→ **PROBLEM DESCRIPTION**
The reply is to be an exact repetition of the entries that follow, with each picture left out.

::::::::

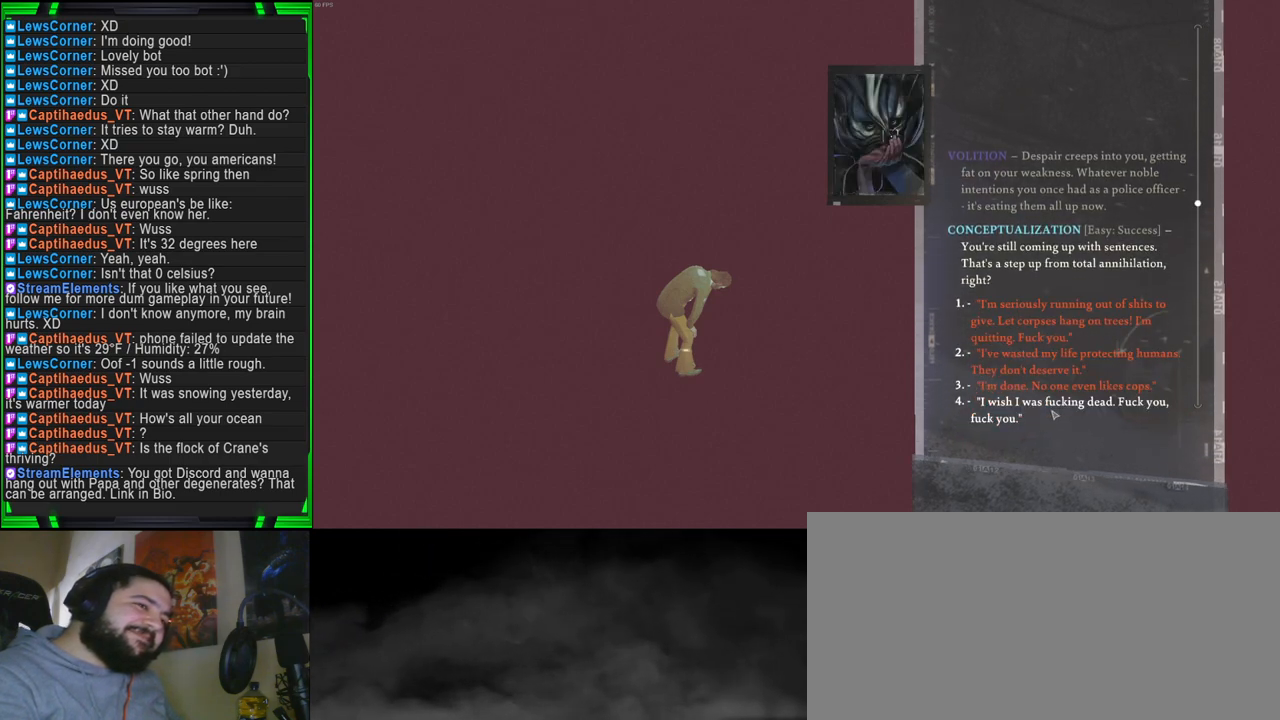
{"keys": [], "mouse": [], "events": []}
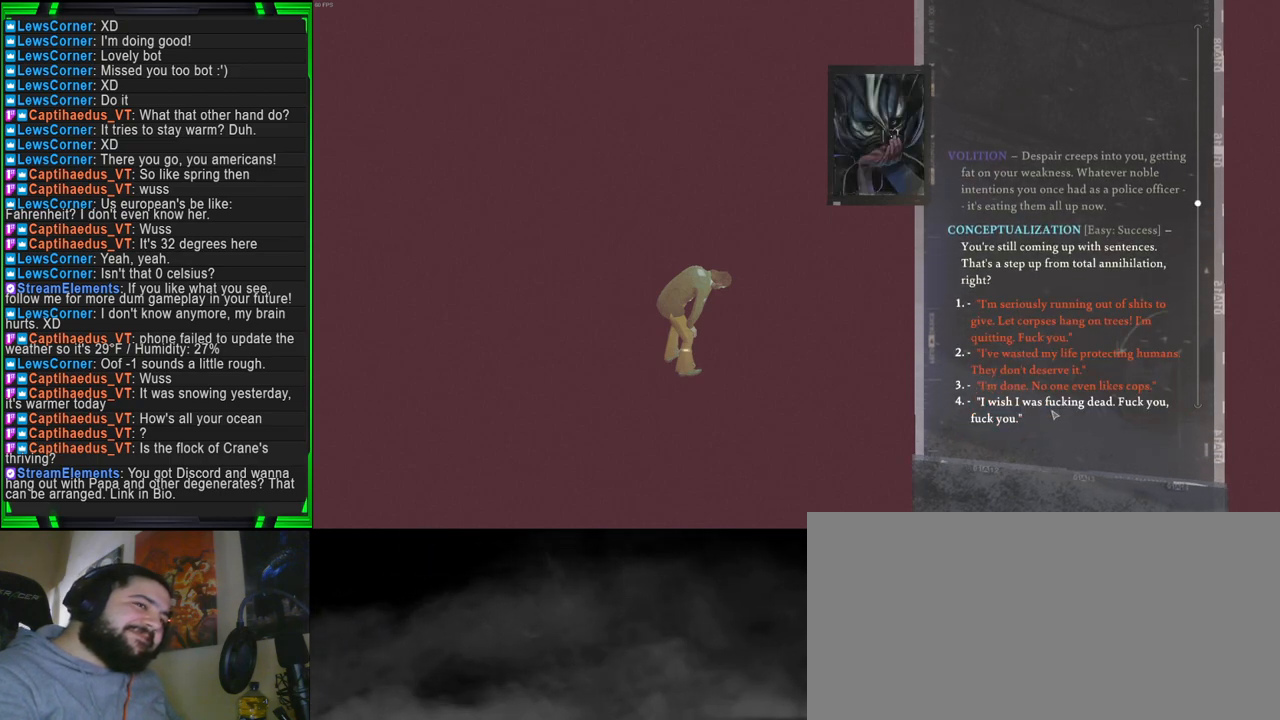
{"keys": [], "mouse": [], "events": [[33, "mouse_left", "down"], [116, "mouse_left", "up"]]}
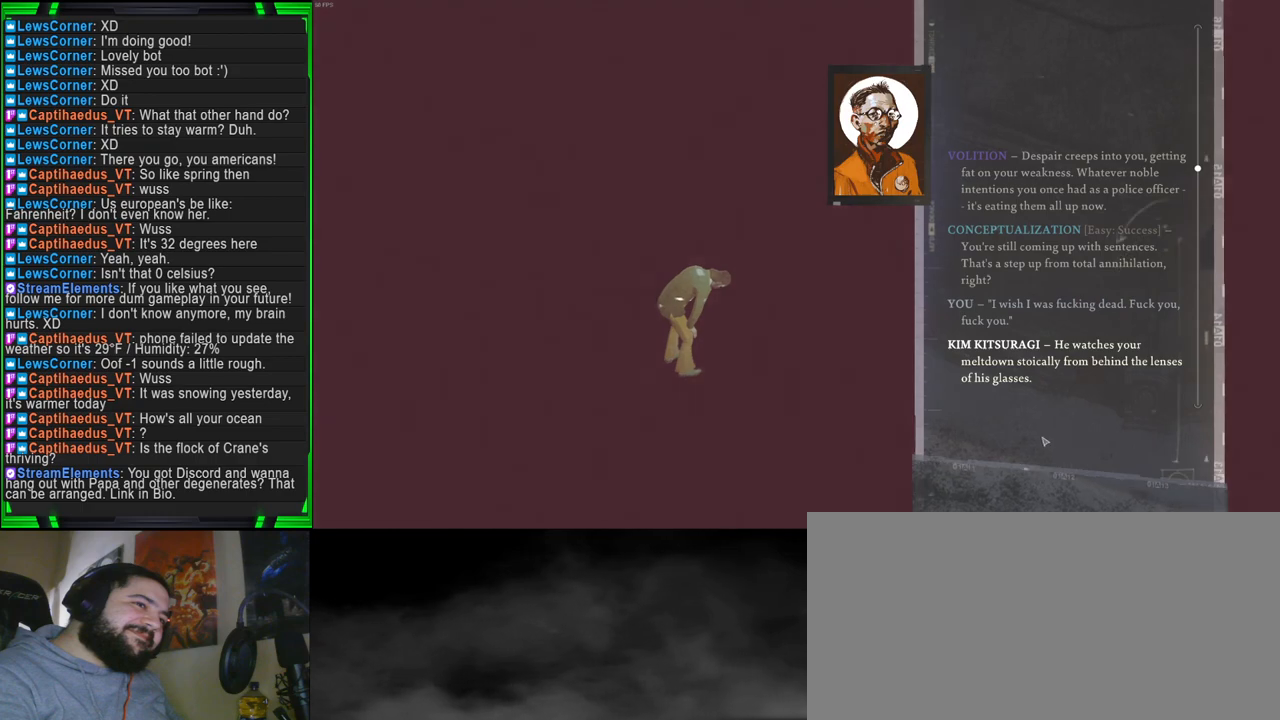
{"keys": [], "mouse": [], "events": []}
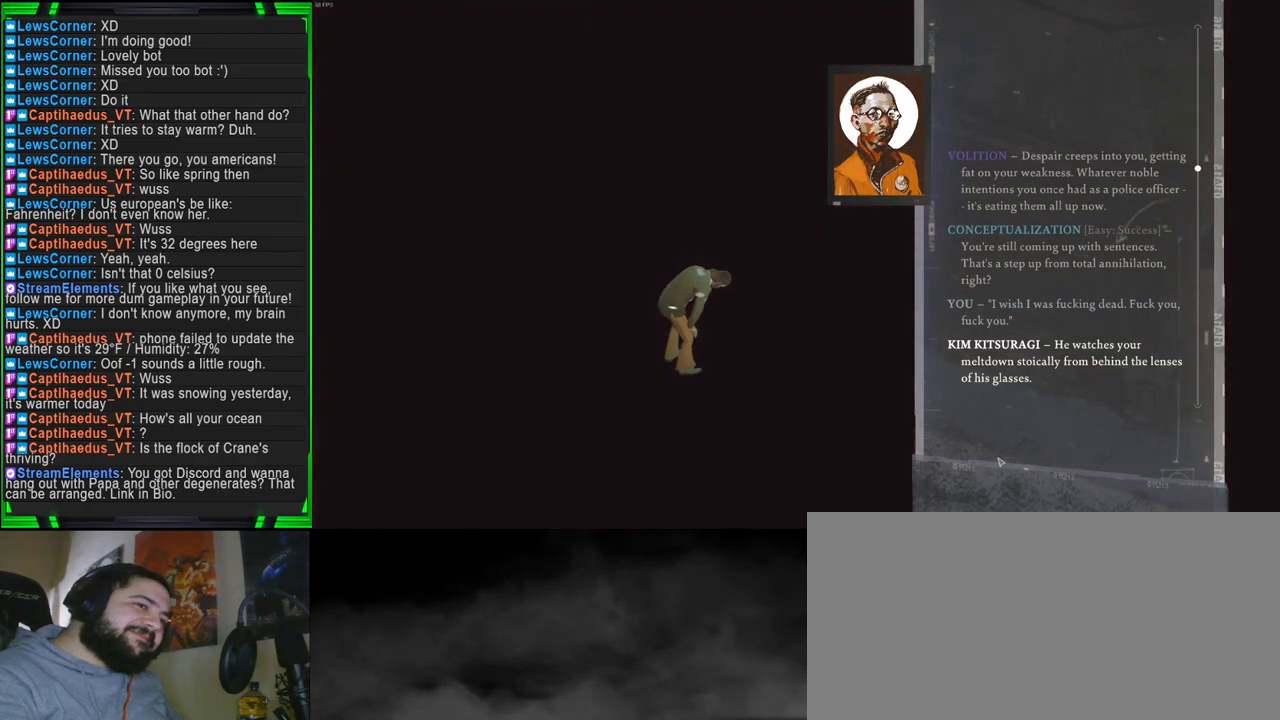
{"keys": [], "mouse": [], "events": []}
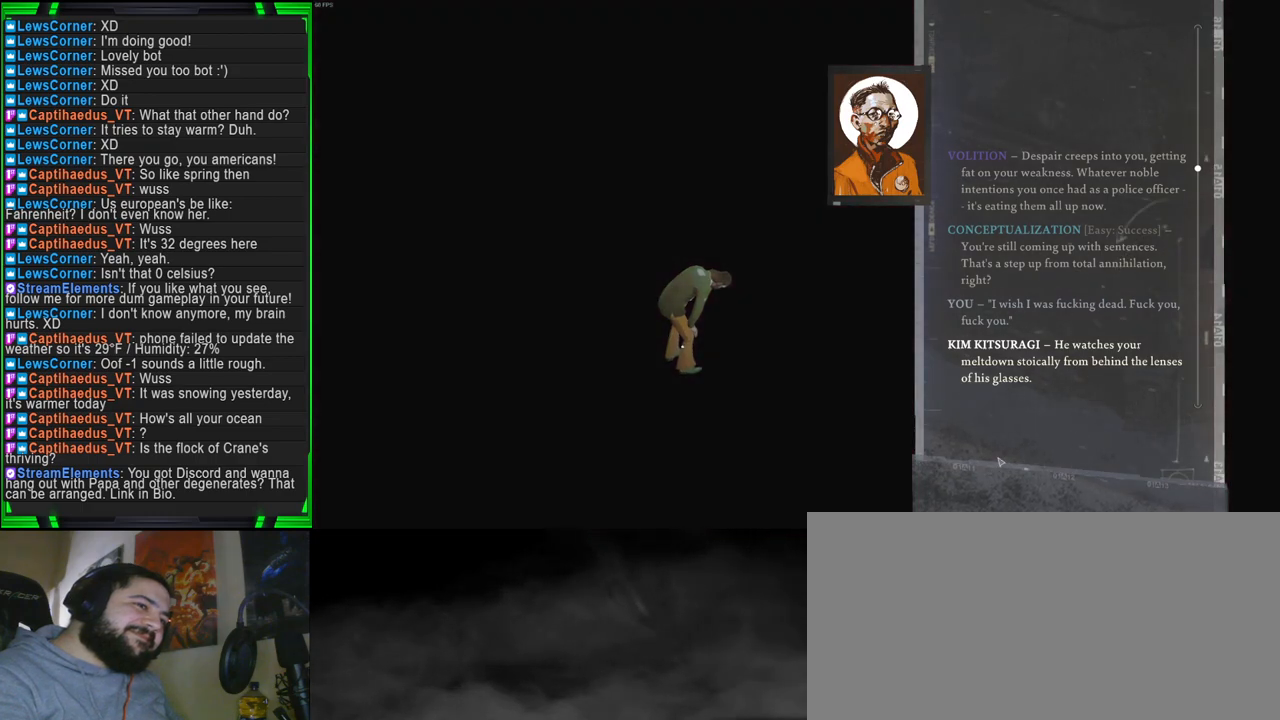
{"keys": [], "mouse": [], "events": []}
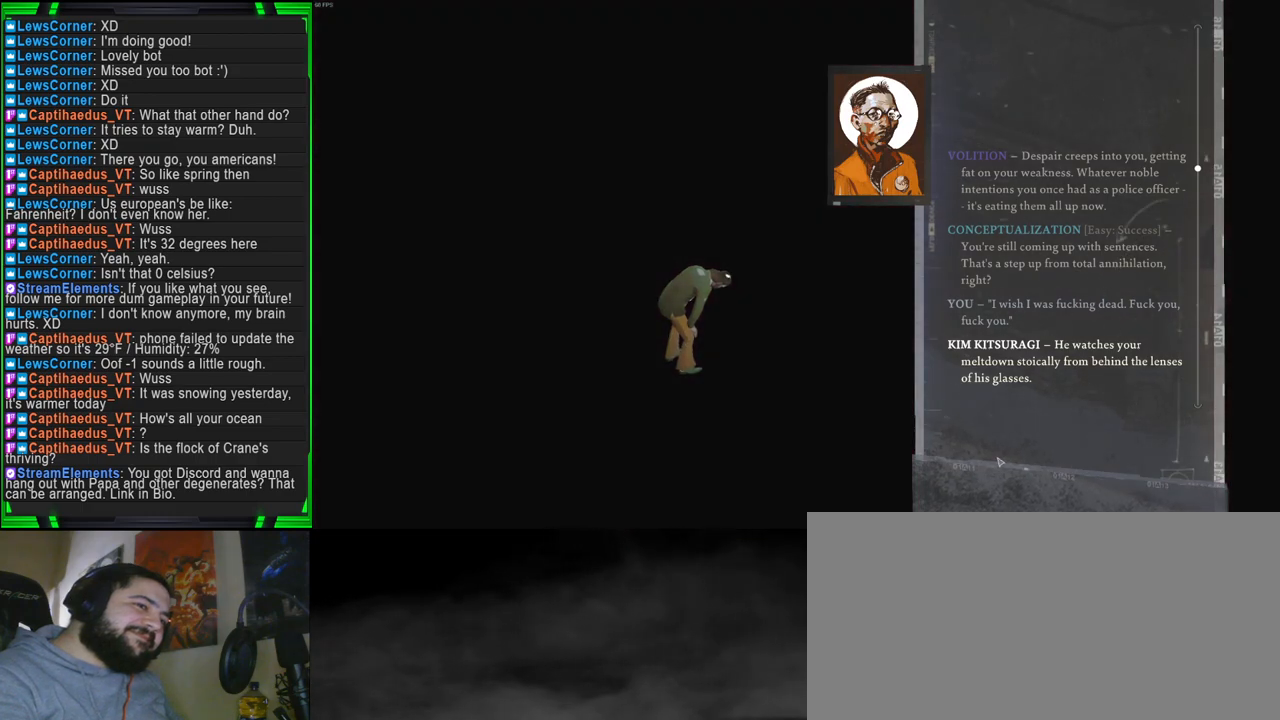
{"keys": [], "mouse": [], "events": []}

::::::::

→ **SOLUTION TO THIS EXERCISE**
{"keys": [], "mouse": [], "events": []}
{"keys": [], "mouse": [], "events": [[33, "mouse_left", "down"], [116, "mouse_left", "up"]]}
{"keys": [], "mouse": [], "events": []}
{"keys": [], "mouse": [], "events": []}
{"keys": [], "mouse": [], "events": []}
{"keys": [], "mouse": [], "events": []}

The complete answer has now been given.